He wants to create a pair of $15 million funds — one to assist manufacturers, the other to help small business. And Emanuel promised to modernize Chicago’s Regional Port District, eliminate the $4-a-month employee head tax and overhaul job training programs to establish “clear performance metrics and direct links to real jobs, employers and future job growth.”
Daley’s final budget was balanced without raising taxes with a trick bag of one-shot revenues that included draining all but $76 million from the 75-year, $1.15 billion deal that privatized Chicago parking meters.
The city’s finances are so precarious, the Daley administration is borrowing $254 million to cover back pay raises long anticipated for police officers and firefighters.
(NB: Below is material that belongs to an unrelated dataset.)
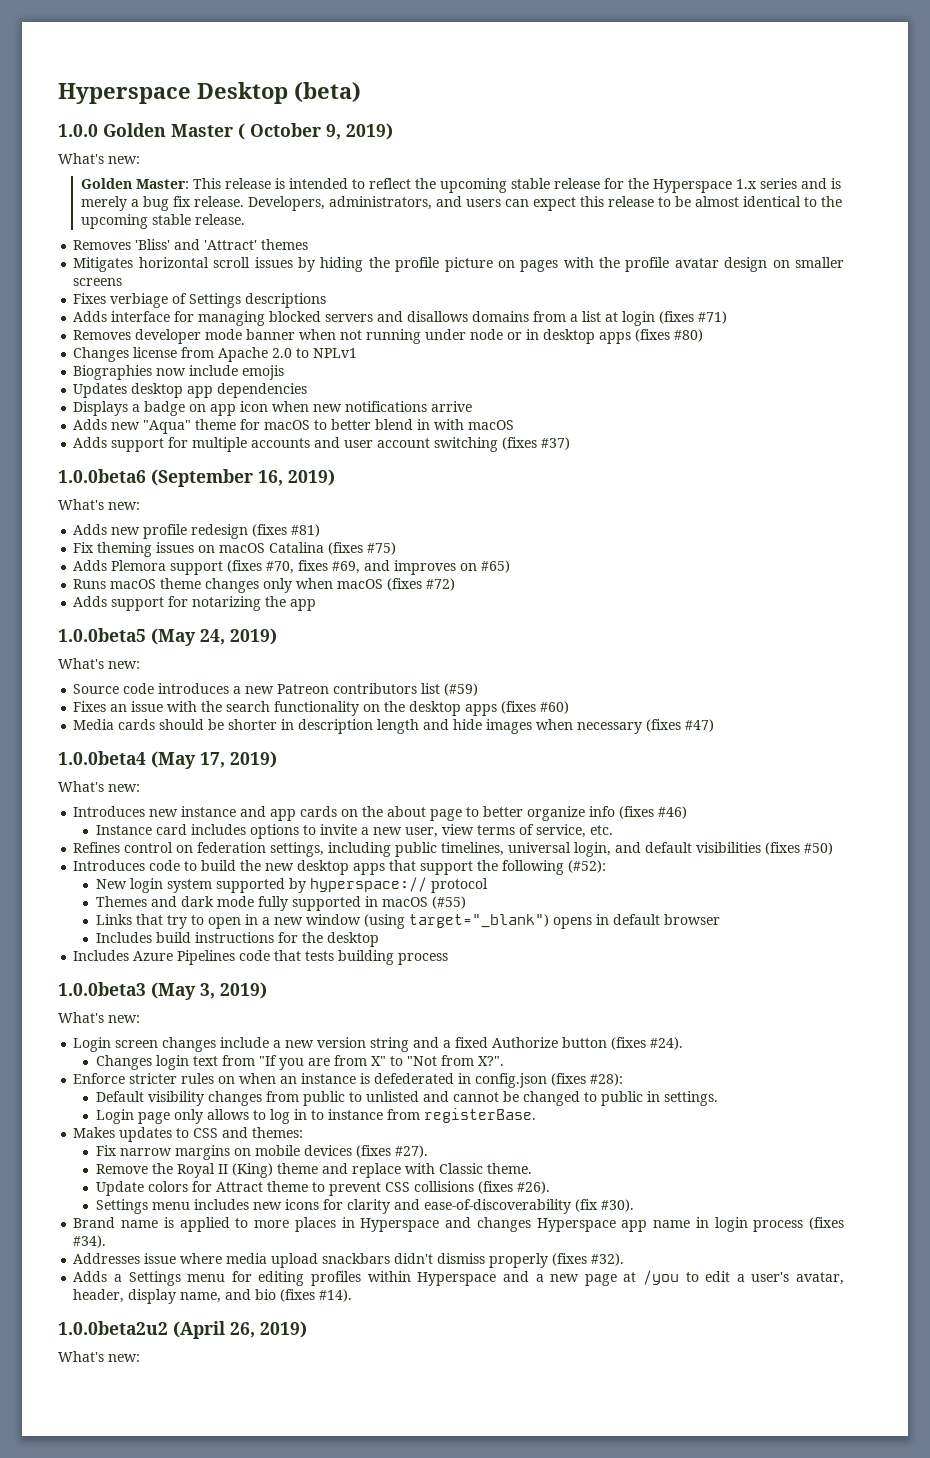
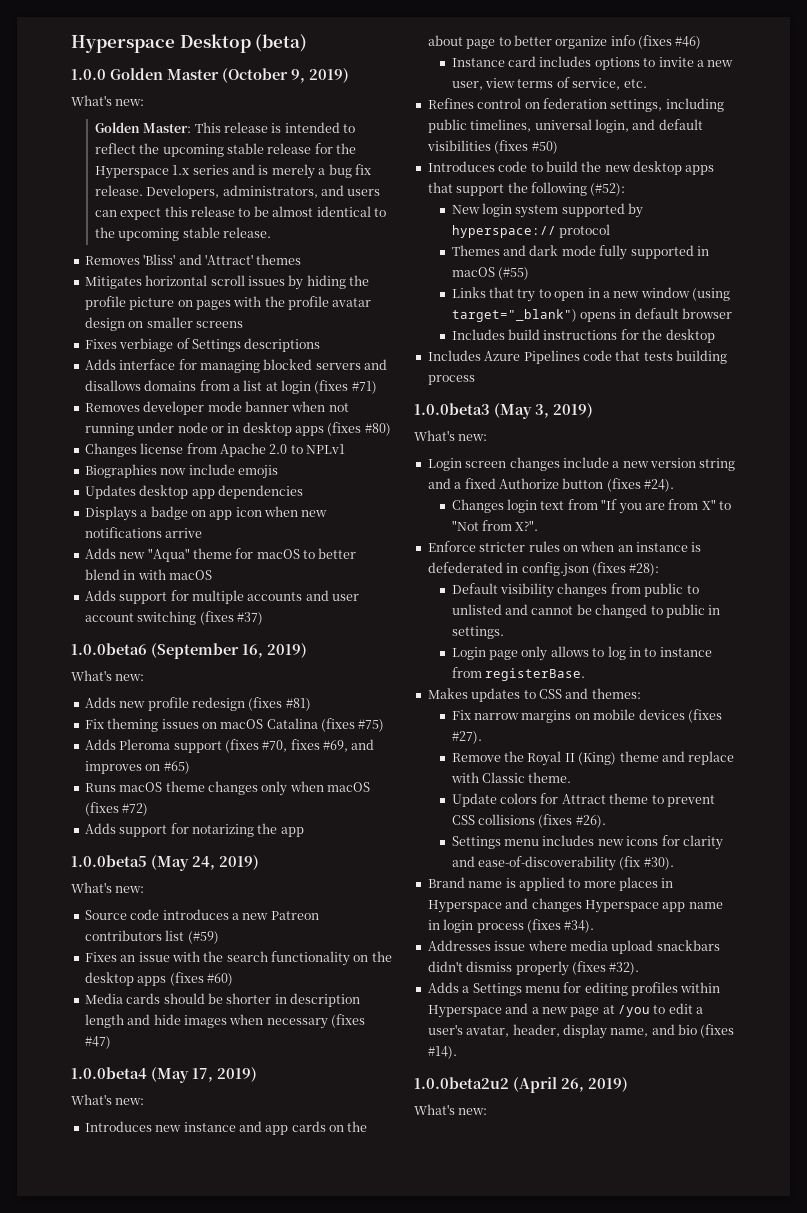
[238,123,321,140] ( October -> [222,68,288,83] (October
[111,560,167,571] Plemora -> [119,739,171,750] Pleroma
Emanuel has encountered strong opposition from organized labor for suggesting that benefits of existing employees would have to be cut to help solve the city’s pension crisis.
On Tuesday, he soft-pedaled those remarks, saying only that he would work with organized labor to craft a solution that includes shared sacrifice.
“There’s two options if you do nothing: Within the decade, the pensions begin to run out of money and can’t pay their obligations. Or you have to raise property taxes by 90 percent — and I won’t do that,” Emanuel said.
“So, you have to come from a cooperative basis. ... One, I want to preserve the pensions. Two, we’re gonna do this on a cooperative basis. ... Collective. You do it together.”